As for the match, the Sporting coach sold his own version of reality: “A very good first half with the ball. We almost always beat FC Porto’s press, they only had one dangerous chance in the 47th minute.” An interesting way of keeping score. Reducing Porto’s first half hour to “one dangerous chance” requires a level of interpretive generosity that can only be explained by the color of the shirt. Anyone who watched the game saw something else: an FC Porto side pushing Sporting back, forcing Rui Silva into action, and an opponent taking refuge in stoppages every time the ball went near the penalty area. And they saw a referee preventing FC Porto from scoring, sparing Sporting a sending-off and a penalty.
Rui Borges continued in the same ridiculous vein: “In the second half the fatigue set in a little, and it’s impossible for it not to.
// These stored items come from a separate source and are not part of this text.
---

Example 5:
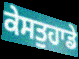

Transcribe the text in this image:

ਕੇਸਤੁਹਾਡੇ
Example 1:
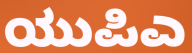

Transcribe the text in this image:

ಯುಪಿಎ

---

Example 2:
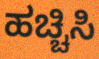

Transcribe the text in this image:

ಹಚ್ಚಿಸಿ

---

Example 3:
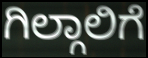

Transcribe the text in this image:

ಗಿಲ್ಗಾಲಿಗೆ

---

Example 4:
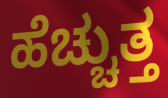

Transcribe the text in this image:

ಹೆಚ್ಚುತ್ತ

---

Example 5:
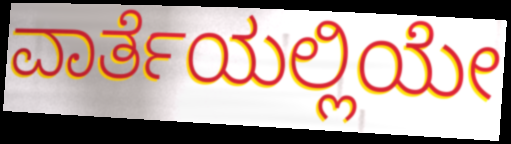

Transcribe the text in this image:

ವಾರ್ತೆಯಲ್ಲಿಯೇ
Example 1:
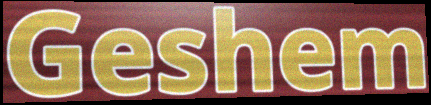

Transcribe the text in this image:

Geshem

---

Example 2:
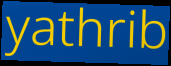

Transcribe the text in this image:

yathrib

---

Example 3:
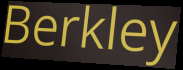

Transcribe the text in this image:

Berkley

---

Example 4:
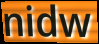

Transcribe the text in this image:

nidw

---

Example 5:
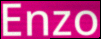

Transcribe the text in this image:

Enzo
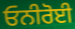
ਓਨੀਰੋਈ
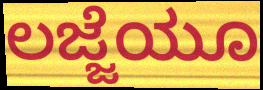
ಲಜ್ಜೆಯೂ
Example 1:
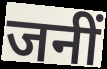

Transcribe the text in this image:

जनीं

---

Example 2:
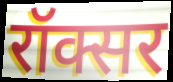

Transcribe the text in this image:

रॉक्सर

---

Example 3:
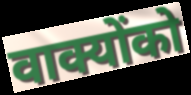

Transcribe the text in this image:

वाक्योंको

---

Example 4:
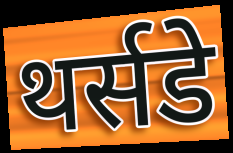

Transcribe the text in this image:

थर्सडे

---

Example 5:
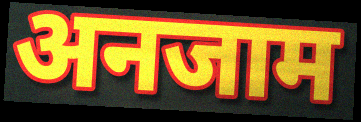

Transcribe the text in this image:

अनजाम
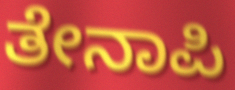
ತೇನಾಪಿ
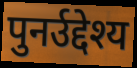
पुनर्उद्देश्य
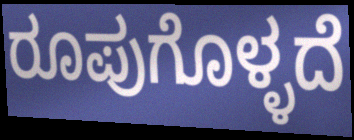
ರೂಪುಗೊಳ್ಳದೆ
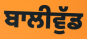
ਬਾਲੀਵੁੱਡ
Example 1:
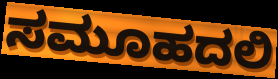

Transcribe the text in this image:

ಸಮೂಹದಲಿ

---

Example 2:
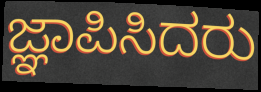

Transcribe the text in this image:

ಜ್ಞಾಪಿಸಿದರು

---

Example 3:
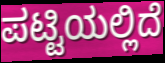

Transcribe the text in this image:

ಪಟ್ಟಿಯಲ್ಲಿದೆ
Because of the recent matches, the injuries, traumatic things we can’t control.” The martyr narrative is becoming a trademark. FC Porto’s schedule, meanwhile, must have been made up of holidays and birthday parties, one assumes. It is worth remembering that the Dragons also played in European competitions, also had injuries, and also racked up minutes. The difference is that they do not turn it into a press conference every week.
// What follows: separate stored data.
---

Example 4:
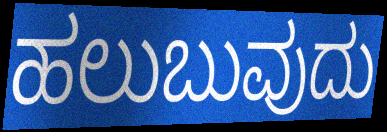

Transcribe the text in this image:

ಹಲುಬುವುದು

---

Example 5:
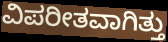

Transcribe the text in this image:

ವಿಪರೀತವಾಗಿತ್ತು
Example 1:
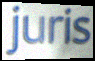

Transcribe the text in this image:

juris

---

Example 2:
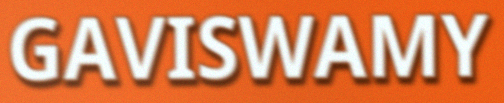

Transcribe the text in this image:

GAVISWAMY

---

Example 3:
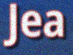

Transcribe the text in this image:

Jea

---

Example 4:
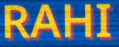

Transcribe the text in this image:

RAHI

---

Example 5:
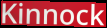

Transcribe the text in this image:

Kinnock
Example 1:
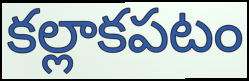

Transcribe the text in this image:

కల్లాకపటం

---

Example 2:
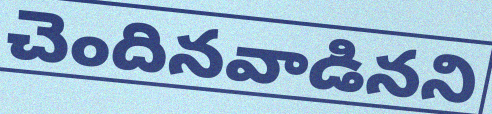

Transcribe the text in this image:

చెందినవాడినని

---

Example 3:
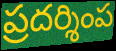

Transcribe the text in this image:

ప్రదర్శింప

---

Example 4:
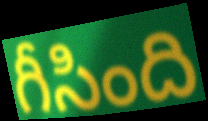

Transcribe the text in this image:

గీసింది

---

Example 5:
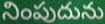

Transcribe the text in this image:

నింపుదును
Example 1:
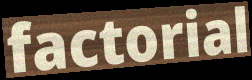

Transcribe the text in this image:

factorial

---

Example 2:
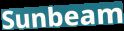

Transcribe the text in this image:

Sunbeam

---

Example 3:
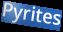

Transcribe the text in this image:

Pyrites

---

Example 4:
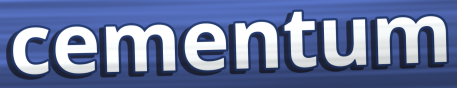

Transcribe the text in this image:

cementum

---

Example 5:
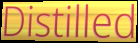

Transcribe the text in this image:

Distilled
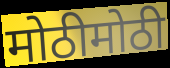
मोठीमोठी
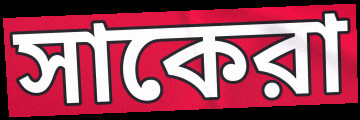
সাকেরা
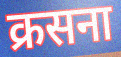
क्रसना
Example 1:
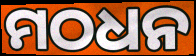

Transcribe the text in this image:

ମଠଧନ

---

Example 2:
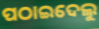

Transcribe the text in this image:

ପଠାଇଦେଲୁ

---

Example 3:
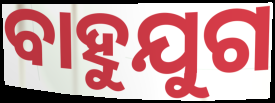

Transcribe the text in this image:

ବାହୁଯୁଗ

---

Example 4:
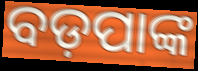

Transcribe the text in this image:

ବଡ଼ପାଙ୍କ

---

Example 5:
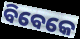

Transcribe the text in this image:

ବିବେକେ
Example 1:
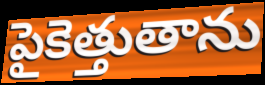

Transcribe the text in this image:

పైకెత్తుతాను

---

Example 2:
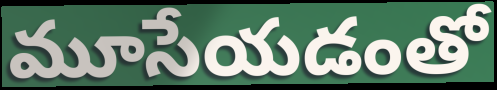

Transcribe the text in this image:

మూసేయడంతో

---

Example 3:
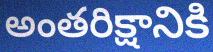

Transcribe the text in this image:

అంతరిక్షానికి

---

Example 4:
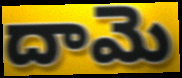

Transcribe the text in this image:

దామె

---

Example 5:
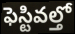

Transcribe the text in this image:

ఫెస్టివల్తో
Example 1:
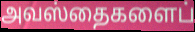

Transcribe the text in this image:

அவஸ்தைகளைப்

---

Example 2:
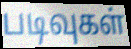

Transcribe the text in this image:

படிவுகள்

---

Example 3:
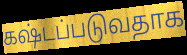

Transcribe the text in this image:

கஷ்டப்படுவதாக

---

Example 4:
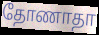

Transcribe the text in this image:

தோணாதா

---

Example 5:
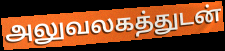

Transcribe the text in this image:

அலுவலகத்துடன்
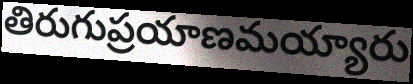
తిరుగుప్రయాణమయ్యారు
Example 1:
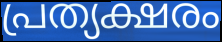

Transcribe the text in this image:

പ്രത്യക്ഷരം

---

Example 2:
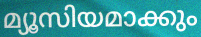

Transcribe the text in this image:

മ്യൂസിയമാക്കും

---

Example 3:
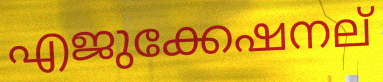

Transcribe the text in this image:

എജുക്കേഷനല്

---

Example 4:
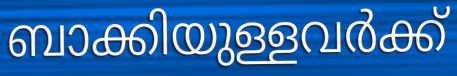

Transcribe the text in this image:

ബാക്കിയുള്ളവർക്ക്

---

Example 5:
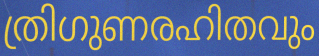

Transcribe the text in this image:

ത്രിഗുണരഹിതവും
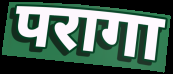
परागा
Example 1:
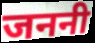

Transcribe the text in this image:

जननी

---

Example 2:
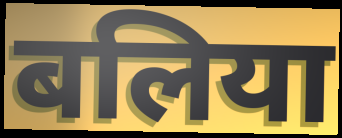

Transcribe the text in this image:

बलिया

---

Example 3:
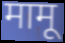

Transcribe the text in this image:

मामू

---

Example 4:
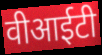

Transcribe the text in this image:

वीआईटी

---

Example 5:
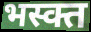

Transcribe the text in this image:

भस्क्त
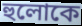
হুলোকে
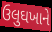
ઉલુઘખાને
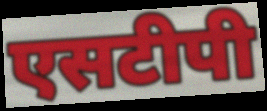
एसटीपी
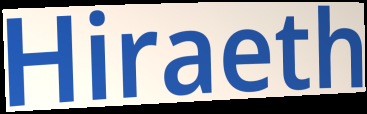
Hiraeth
As for Farioli, the “balls and towels” joke deserves a fitting reply. If there is one bench that should avoid that subject, it is Sporting’s. It was the ball boys handing the ball with suspicious promptness to the Sporting goalkeeper whenever it suited them to waste time. It was the players in green and white going to ground at the slightest touch. It was Rui Silva turning every restart into a little theatrical performance. Talking about balls and towels after that is basically admitting the issue was at the heart of the strategy.
One thing remains certain: whoever feels the need to provoke opponents at the end of a tie decided by fine margins knows perfectly well that they did not win through football. They won through the clock. And the clock always remembers everything, including the balls and the towels.
This article was translated into English by Artificial Intelligence. You can read the original version in 🇵🇹 here.